A la fin des années 60, Carlos ,Pedrito, Rita , Narcisso et les autres ( ça commence comme un film de Claude Sautet, mais on ne va pas retrouver le regard tendre de Claude Sautet...) croyaient que le communisme créerait un monde meilleur. Et, de réunions de cellule aux nuits passées dans des bars à refaire le monde , ils y ont cru ensemble.
Seulement, trente ans plus tard, ils ne sont plus ensemble. Chacun a suivi son chemin, et la seule chose qui me semble les rapprocher, c'est bien le désespoir. Propre à ceux qui ont attendu beaucoup et qui n'ont pas su faire le deuil de ce qu'ils n'ont pas obtenu. Difficile de faire ensemble le constat lors d'un dîner de retrouvailles ( quelle idée, aussi...) qu'ils n'agitaient que du vent. Et que le vent des idéologies est plus facile à agiter -parce que plus abstrait- que la prise de conscience de la détresse de ceux qui nous entourent de très près.. Et trente ans après, il en est encore qui ne l'ont pas compris , et qui attendent..
" Merde au futur.

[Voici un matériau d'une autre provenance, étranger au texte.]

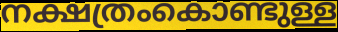
നക്ഷത്രംകൊണ്ടുള്ള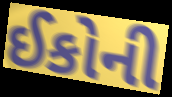
ઈકોની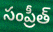
సంప్రీత్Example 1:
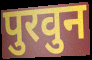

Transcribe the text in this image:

पुरवुन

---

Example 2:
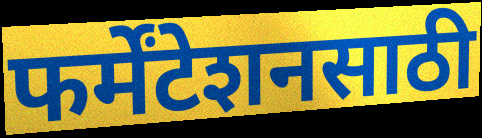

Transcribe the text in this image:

फर्मेंटेशनसाठी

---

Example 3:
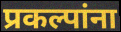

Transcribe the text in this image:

प्रकल्पांना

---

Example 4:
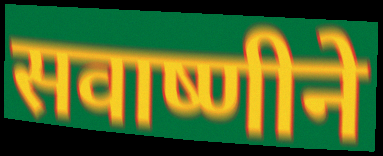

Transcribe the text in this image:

सवाष्णीने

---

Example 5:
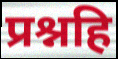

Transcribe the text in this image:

प्रश्नहिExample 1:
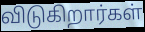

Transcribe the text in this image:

விடுகிறார்கள்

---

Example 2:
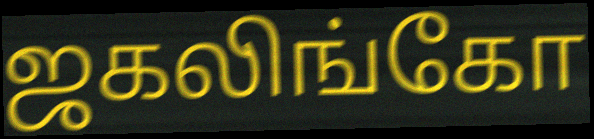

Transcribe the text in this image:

ஜகலிங்கோ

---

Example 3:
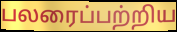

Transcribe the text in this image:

பலரைப்பற்றிய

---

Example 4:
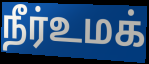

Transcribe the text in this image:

நீர்உமக்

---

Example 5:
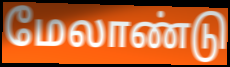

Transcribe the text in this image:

மேலாண்டுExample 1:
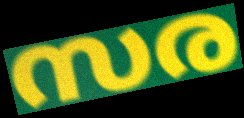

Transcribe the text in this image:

സര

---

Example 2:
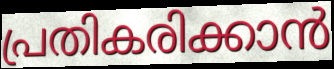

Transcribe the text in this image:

പ്രതികരിക്കാൻ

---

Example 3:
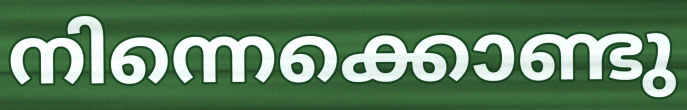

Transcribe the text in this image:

നിന്നെക്കൊണ്ടു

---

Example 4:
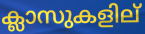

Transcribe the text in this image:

ക്ലാസുകളില്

C'est rien, c'est une idée qu'on s'est mis dans la tête- nous qui pensons. Le futur n'existe pas. Ce n'est que de la pensée, vous comprenez?...Le pire du futur, c'est ça: le futur n'existe pas et pèse sur nous plus que le passé, qui s'est déjà évanoui aussi. Une vie provisoire, une vie en salle d'attente, tu n'as pas l'impression que nous attendons qu'il se passe quelque chose, qu'il nous arrive une vie nouvelle?"

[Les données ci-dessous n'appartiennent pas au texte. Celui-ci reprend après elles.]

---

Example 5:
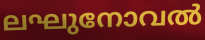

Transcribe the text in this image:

ലഘുനോവൽ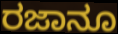
ರಜಾನೂ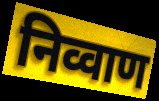
निव्वाण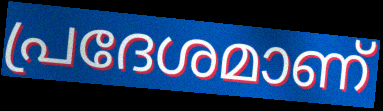
പ്രദേശമാണ്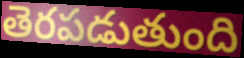
తెరపడుతుందిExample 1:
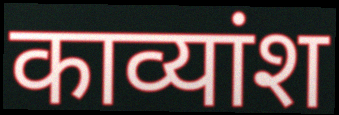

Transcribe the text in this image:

काव्यांश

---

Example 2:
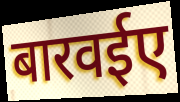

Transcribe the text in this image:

बारवईए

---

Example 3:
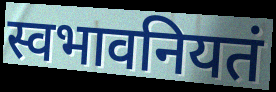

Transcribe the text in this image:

स्वभावनियतं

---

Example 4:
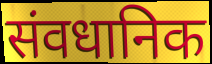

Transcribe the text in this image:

संवधानिक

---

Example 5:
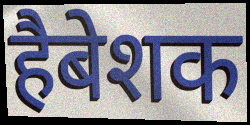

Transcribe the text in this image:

हैबेशक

C'est un roman que j'ai trouvé difficile à lire . D'abord parce que c'est un roman musical- choral comme on dit- dans lequel chaque personnage raconte son histoire et sa façon de voir les choses , que chaque version éclaire ou contredit celle de l'autre, mais qu'il n'y a pas de vrai passage de l'une à l'autre si bien que l'on a du mal à se repérer . Mais que c'est très bien comme cela, cet assemblage de partitions qui finalement aboutit à un ensemble, sans vraie dissonance..

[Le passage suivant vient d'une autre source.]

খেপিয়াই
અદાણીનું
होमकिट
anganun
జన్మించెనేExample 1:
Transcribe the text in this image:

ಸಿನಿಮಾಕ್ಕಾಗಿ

Et puis parce que c'est un roman implacablement réaliste, et que la réalité est toujours dure.Amère. Je le trouve quand même un peu trop sévère, Rafael Chibres, pour ses personnages. Et surtout pour lui, car c'est lui -même qu'il vise:
"J'en avais assez des discours bigots sur notre génération et sur la perte des idéologies, je me suis dit que j'allais les faire exploser à la poudre. Sans idéologie, on n'est rien, on est des ruines! Chaque personnage de ce roman est une parcelle de moi que je me suis acharné à détruire...
Ecrire ce livre m'a fait beaucoup de mal. Depuis je ne trouve plus de voie vers l'écriture. Il n'y a pas de littérature sans Histoire, ne comptez pas sur moi pour verser dans l'ordure autobiographique..."
dit-il dans un entretien.
Rafael Chibres a fait de la perte de ses illusions un fort beau roman...et m'a renvoyée au fameux texte de Philip Roth, plein de la même difficile mais indispensable lucidité , qui dit que c'est se tromper et se tromper encore qui fait que l'on est vivant..
Et j'aurais envie de lui dire que la "lutte finale", ça c'est du vent, oui, mais que la lutte constante n'en est pas ... mais cela n'a pas sa place dans un petit compte rendu de lecture!